> TASK GOAL: Beneath this line are entries. Copy the range from the line with "mouse_move(340, 108)" to the line with "scroll(418, 211, up, 1)", ends included, exactly; leave pictures out.
** MATERIALS PROVIDED follows **
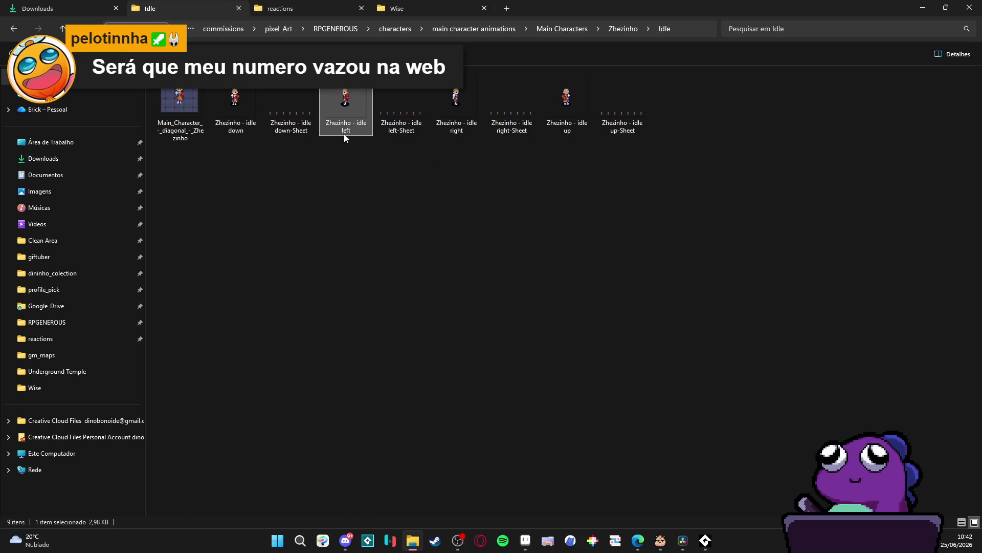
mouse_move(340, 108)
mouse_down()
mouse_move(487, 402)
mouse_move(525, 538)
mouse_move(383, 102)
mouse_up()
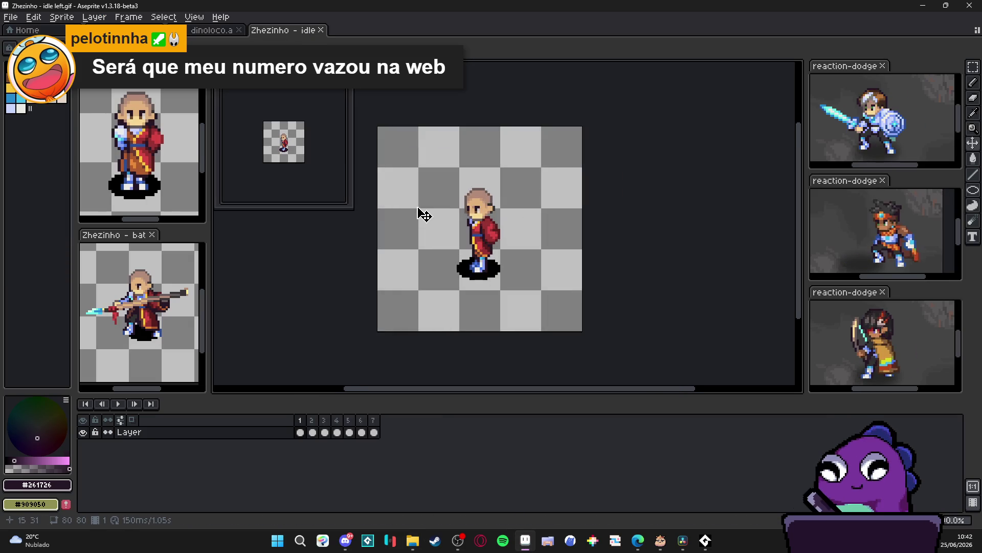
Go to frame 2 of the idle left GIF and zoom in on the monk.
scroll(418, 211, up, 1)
** End of MATERIALS PROVIDED **
** MATERIALS PROVIDED follows **
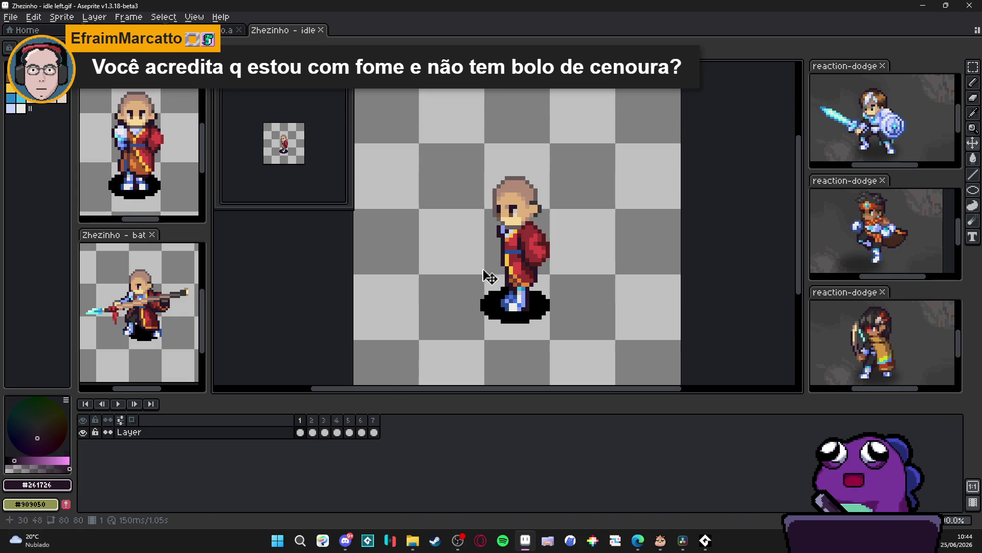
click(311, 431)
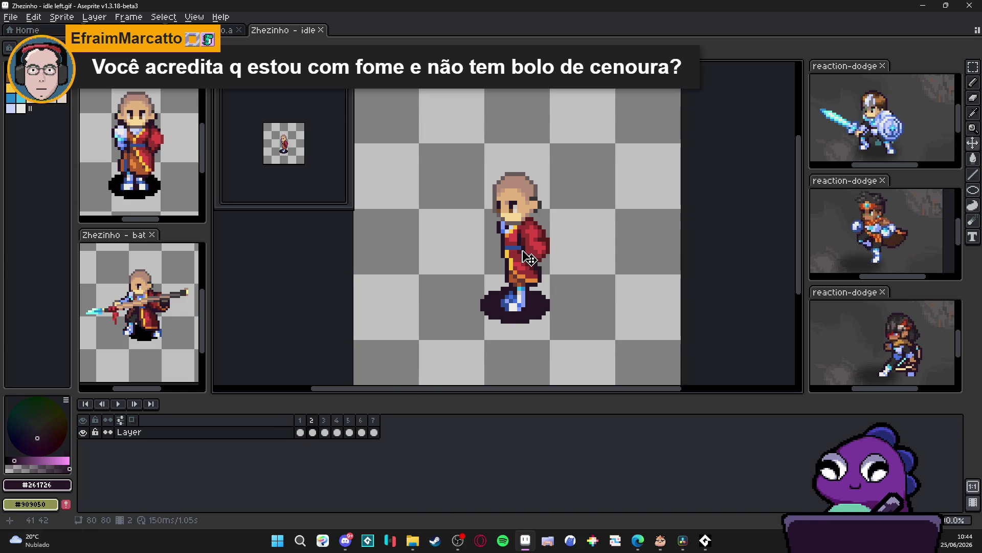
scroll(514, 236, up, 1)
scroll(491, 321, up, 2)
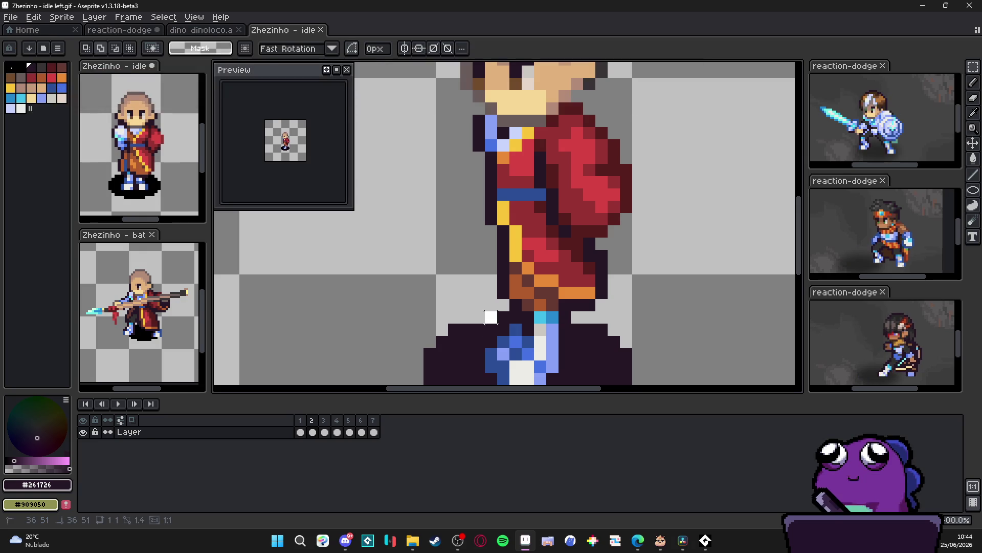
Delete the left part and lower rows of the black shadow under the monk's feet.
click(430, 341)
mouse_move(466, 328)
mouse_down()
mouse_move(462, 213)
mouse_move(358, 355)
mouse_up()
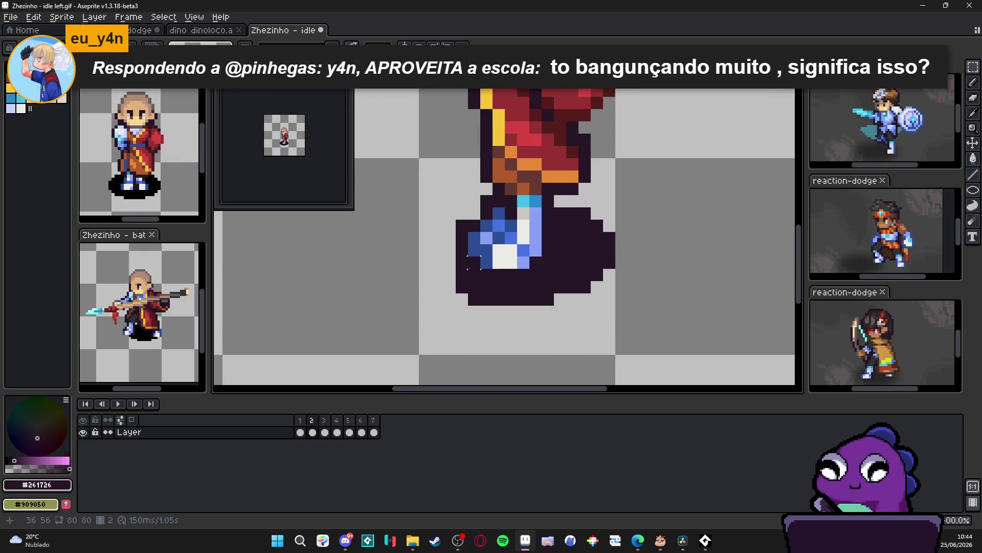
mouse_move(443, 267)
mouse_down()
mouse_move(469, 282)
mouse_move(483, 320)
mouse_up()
** End of MATERIALS PROVIDED **
** MATERIALS PROVIDED follows **
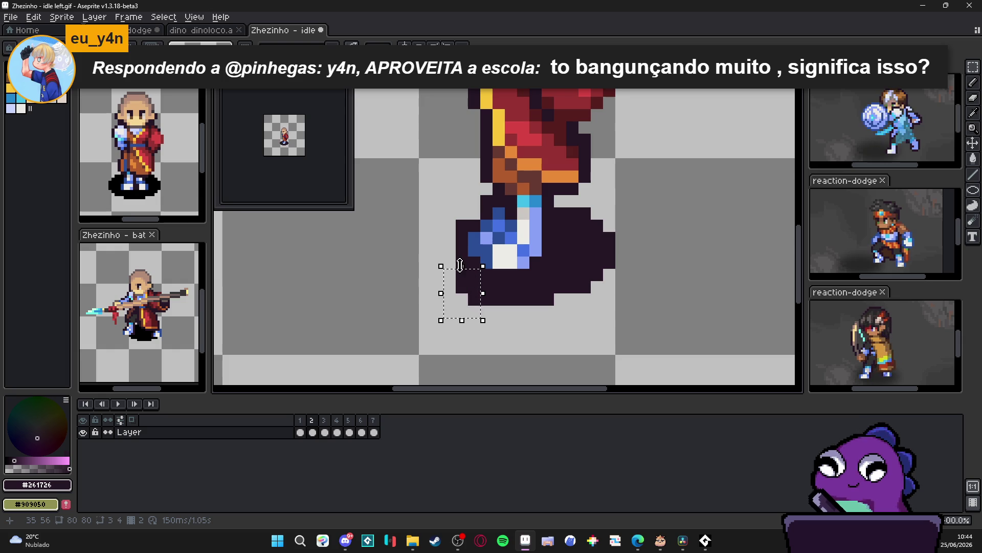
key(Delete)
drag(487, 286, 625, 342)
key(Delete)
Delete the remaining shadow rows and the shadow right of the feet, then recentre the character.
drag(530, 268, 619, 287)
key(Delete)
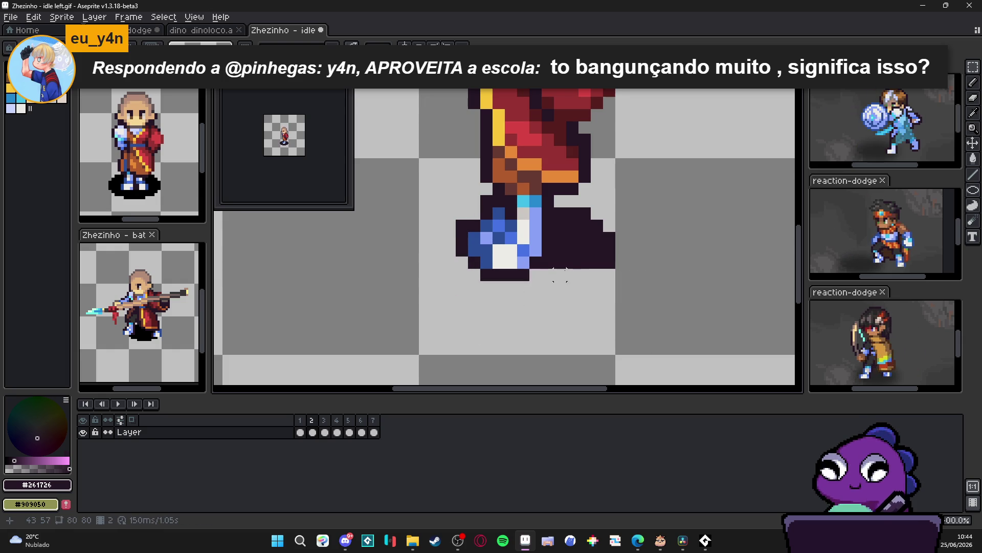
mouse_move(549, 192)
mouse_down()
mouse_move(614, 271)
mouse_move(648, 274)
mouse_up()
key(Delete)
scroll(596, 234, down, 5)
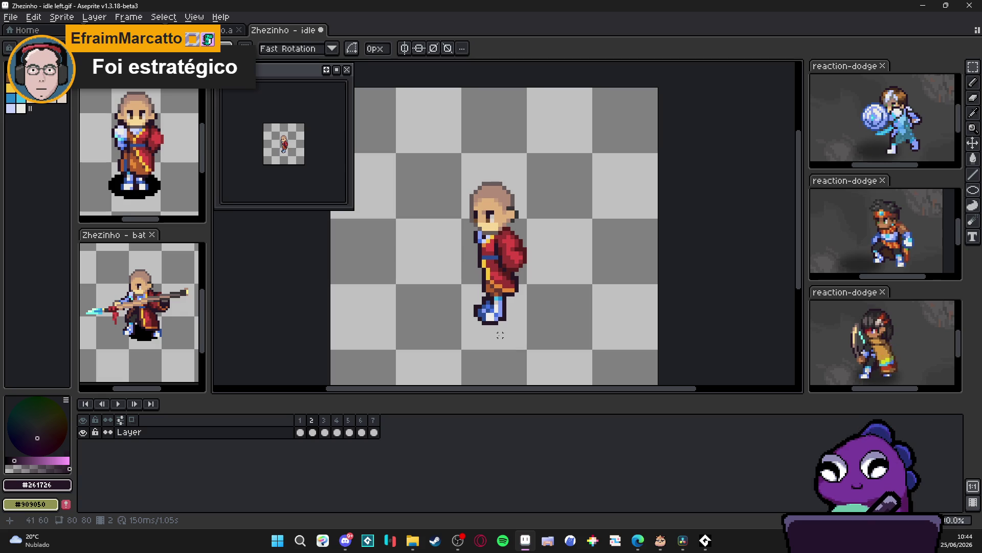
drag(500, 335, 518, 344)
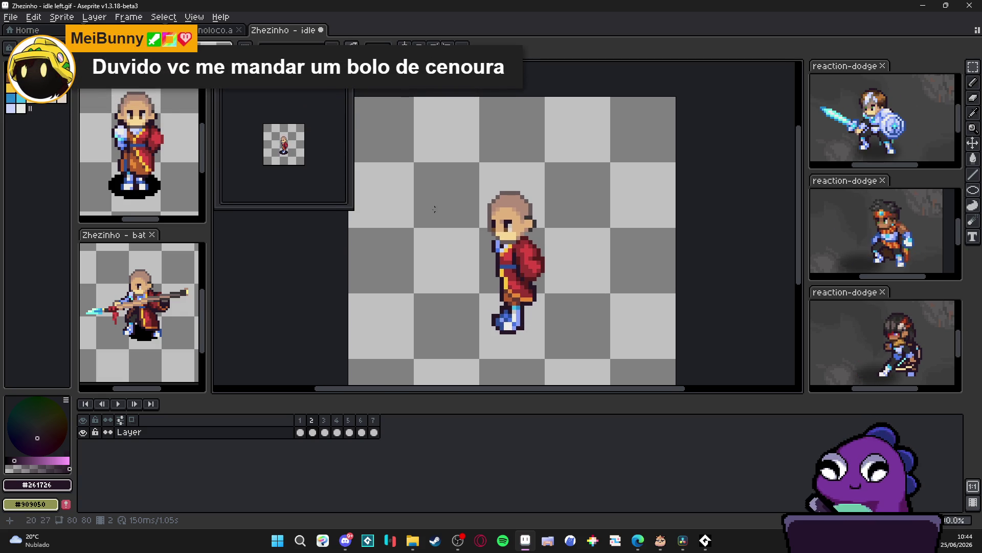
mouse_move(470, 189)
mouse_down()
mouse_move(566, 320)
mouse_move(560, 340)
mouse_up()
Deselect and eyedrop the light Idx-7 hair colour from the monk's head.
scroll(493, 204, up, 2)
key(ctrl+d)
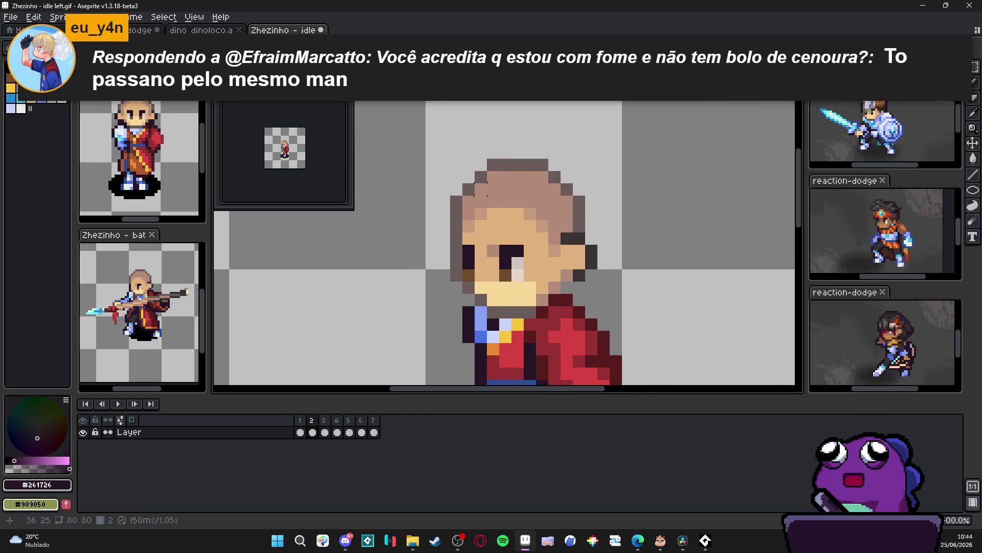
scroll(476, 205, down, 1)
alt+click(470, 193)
** End of MATERIALS PROVIDED **
> RESPONSE BELOW:
mouse_move(340, 108)
mouse_down()
mouse_move(487, 402)
mouse_move(525, 538)
mouse_move(383, 102)
mouse_up()
Go to frame 2 of the idle left GIF and zoom in on the monk.
scroll(418, 211, up, 1)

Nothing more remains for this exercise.